|GSK CEO Andrew Witty|
GlaxoSmithKline's cardio group has another flop on its hands. More than a year after its second big Phase III program for darapladib also turned out to be a bust, the pharma giant is reporting today that losmapimod--cited by CEO Andrew Witty as a top late-stage program--failed to measure up in the first leg of a clinical marathon. And it's not planning to fund step two.
When Glaxo ($GSK) mapped out its development plan for LATITUDE-TIMI 60, investigators had been planning to test the drug in some 25,000 patients, a characteristic of big cardio studies. But their drug, a p38 inhibitor designed to tamp down on an enzyme associated with acute inflammation and cell damage, couldn't survive an interim review among a cohort of 3,503 patients.
Not all the news from GSK today was bad, though. The company reported that its shingles vaccine, Shingrix, had passed a late-stage test among patients 70 and older, reinforcing positive data among younger patients and clearing the way for regulatory filings.
The cardio failure comes as the U.K. company is facing a round of press reports that influential fund manager and GSK investor Neil Woodford is pressing the chairman to break up the company into four separate divisions. Glaxo has been grappling with steadily eroding numbers as generic competition lines up against Advair. An asset swap with Novartis ($NVS), trading cancer drugs and its late-stage oncology pipeline for low-margin vaccines, failed to ignite much if any enthusiasm for the company's future. And analysts have been left wondering how Witty can turn things around with the game plan in hand.

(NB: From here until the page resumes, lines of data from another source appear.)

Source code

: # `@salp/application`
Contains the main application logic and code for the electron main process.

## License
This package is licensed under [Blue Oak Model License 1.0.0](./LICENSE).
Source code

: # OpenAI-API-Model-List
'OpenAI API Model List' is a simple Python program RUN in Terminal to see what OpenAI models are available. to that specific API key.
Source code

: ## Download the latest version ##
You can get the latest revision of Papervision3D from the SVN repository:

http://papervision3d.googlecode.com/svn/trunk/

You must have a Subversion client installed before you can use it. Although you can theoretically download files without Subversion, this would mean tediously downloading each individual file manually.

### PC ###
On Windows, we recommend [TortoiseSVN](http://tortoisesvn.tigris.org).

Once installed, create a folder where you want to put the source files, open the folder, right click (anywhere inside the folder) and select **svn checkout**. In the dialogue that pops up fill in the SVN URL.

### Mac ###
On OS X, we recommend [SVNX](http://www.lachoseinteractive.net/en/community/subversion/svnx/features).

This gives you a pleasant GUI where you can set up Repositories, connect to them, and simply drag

Losmapimod's results won't help matters.
Researchers say the drug was failing on the primary endpoint, then pointed to a subgroup of patients classified with ST elevation myocardial infarction (STEMI) who may have benefited. Again, the data were not statistically significant, but the company spotlighted indications of efficacy against "pre-specified endpoints of cardiovascular death, hospitalization for heart failure, and the composite of the two were observed."
GSK's cardio group has a bad habit of touting signs of success, with top researchers insisting well into the troubled Phase III game for darapladib that they were pursuing clear signs of efficacy.